SELECTION:

-- BEGIN --

Trimming the Vestigial Fat
Part of adaptation is phasing out things that are no longer useful or beneficial to a species. An example if this is wisdom teeth in humans, which served a purpose to our ancestors, but no longer do; resulting in their common removal. In order to determine what changes need to be made in your company, it’s necessary to examine every detail of your business’ existing structure, marketing strategy, company culture, and history. Looking inward and establishing what elements of your brand identity are dated, not lucrative, or otherwise unnecessary is a good place to start. By eliminating them you’ll allow yourself a clean slate on which to build a whole new image for your business.
Food Chain Reaction
While looking inward is a good place to start, examining customer behavior is equally valuable. It’s important to remember that both in nature and in business, all levels of the “food chain” continue to adapt, so if the climate grows colder and the gazelle grows a thicker hide, the tiger must in turn grow sharper teeth. If consumers have adapted to their increasingly busy lifestyles by making purchases on mobile devices, retailers must subsequently offer responsive sites that facilitate this, or risk extinction in search engine algorithm updates like the recent “mobilegeddon”. In nature, predators carefully study their prey’s behavioral patterns, while in business we have the unique ability to simply ask. Utilizing social media and focus groups to derive input and opinions from your target demographic is an invaluable, and surprisingly easy way to gain inspiration for your rebranding campaign.
Focus on Your Niche
In ecology, a niche is the unique adaptations of an organism to a set of specific environmental conditions including resources and competitors. For example, if a beetle lives in an area with two types of ferns and an ant is eating one type of fern, the beetle must either choose to eat the remaining type of fern, or find a more efficient way of eating the ant’s fern. Businesses develop and capitalize on niches for the same reasons, and in surprisingly similar ways, especially in terms of natural resources. If business exists in an area where oranges are prevalent, they must either market their oranges in a way that makes them seem preferable to their competitors’ oranges, or they must do something that differs from what their competitors are doing. It’s not enough to say “We Make the BEST Orange Juice”, “best” is subjective and thusly meaningless. A successful business will instead go above and beyond, marketing with a combination of quantitative and qualitative information such as: “We Make the ONLY Organic Orange Juice in the State!”. By being different and focusing on a trait your competitor lacks, you gain the advantage, and in turn, some of (or all of) your competitors business.
Rebranding is Natural
As times, trends, standards, and all other factors of culture change, so must your business. Think of three businesses which have been around for over 50 years, then think of the times they have changed, updated, and transformed to reflect the style of the times. Iconic brands like Coca Cola, McDonalds, and Ford are constantly adapting, modernizing, and finding new and innovative ways to attract customers. The reason for their success is their ability to change at a moment’s notice, combining the elements that have given them success with new, unique marketing campaigns that leave their competitors in the dust. With a combination of competitive research, purging things that don’t work, learning about your customers, and focusing on your niche, rebranding could move your business to the top of the food chain. Like anything worth doing, rebranding takes hard work, but remember, even the king of the jungle has to hunt for his dinner!

-- END --

TASKS FOR THIS EXERCISE:
a – Which three iconic brands does the rebranding article name as constantly adapting?
b – Reproduce word for word everything in the rebranding article from "Trimming the Vestigial" down to "for your business.".

SUPPLIED RECORDS:
-- BEGIN --

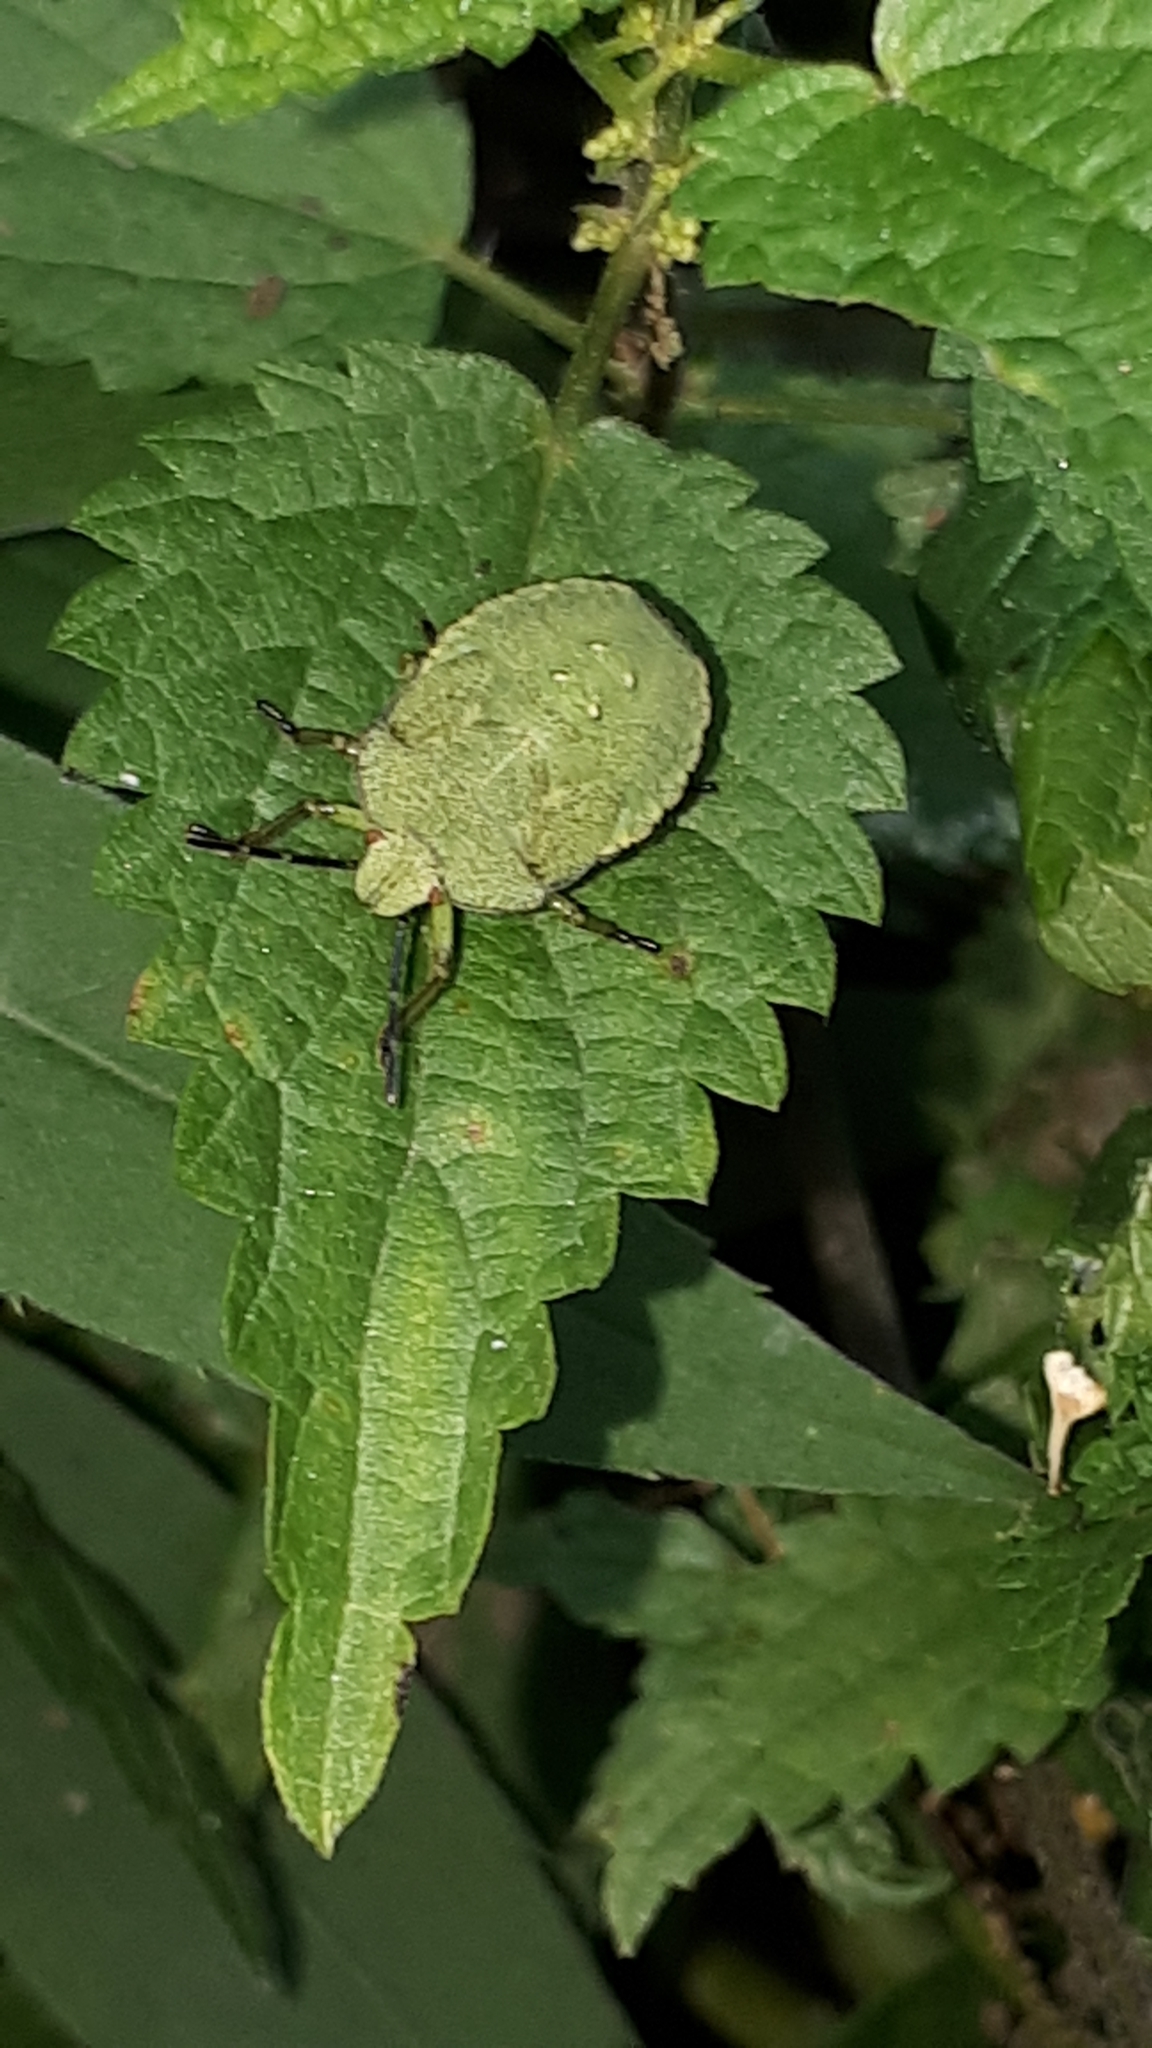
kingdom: Animalia
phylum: Arthropoda
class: Insecta
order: Hemiptera
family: Pentatomidae
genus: Palomena
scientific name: Palomena prasina
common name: Green shieldbug
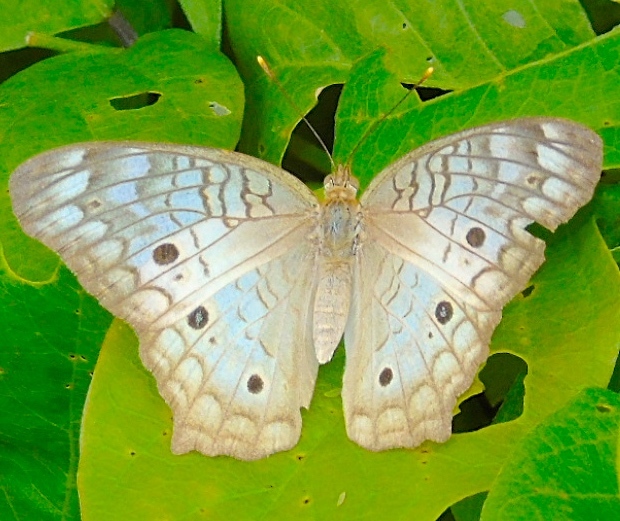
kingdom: Animalia
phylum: Arthropoda
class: Insecta
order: Lepidoptera
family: Nymphalidae
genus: Anartia
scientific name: Anartia jatrophae
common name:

-- END --

RESPONSES TO THE EXERCISE:
a – Coca Cola, McDonalds, and Ford.

b –
Trimming the Vestigial Fat
Part of adaptation is phasing out things that are no longer useful or beneficial to a species. An example if this is wisdom teeth in humans, which served a purpose to our ancestors, but no longer do; resulting in their common removal. In order to determine what changes need to be made in your company, it’s necessary to examine every detail of your business’ existing structure, marketing strategy, company culture, and history. Looking inward and establishing what elements of your brand identity are dated, not lucrative, or otherwise unnecessary is a good place to start. By eliminating them you’ll allow yourself a clean slate on which to build a whole new image for your business.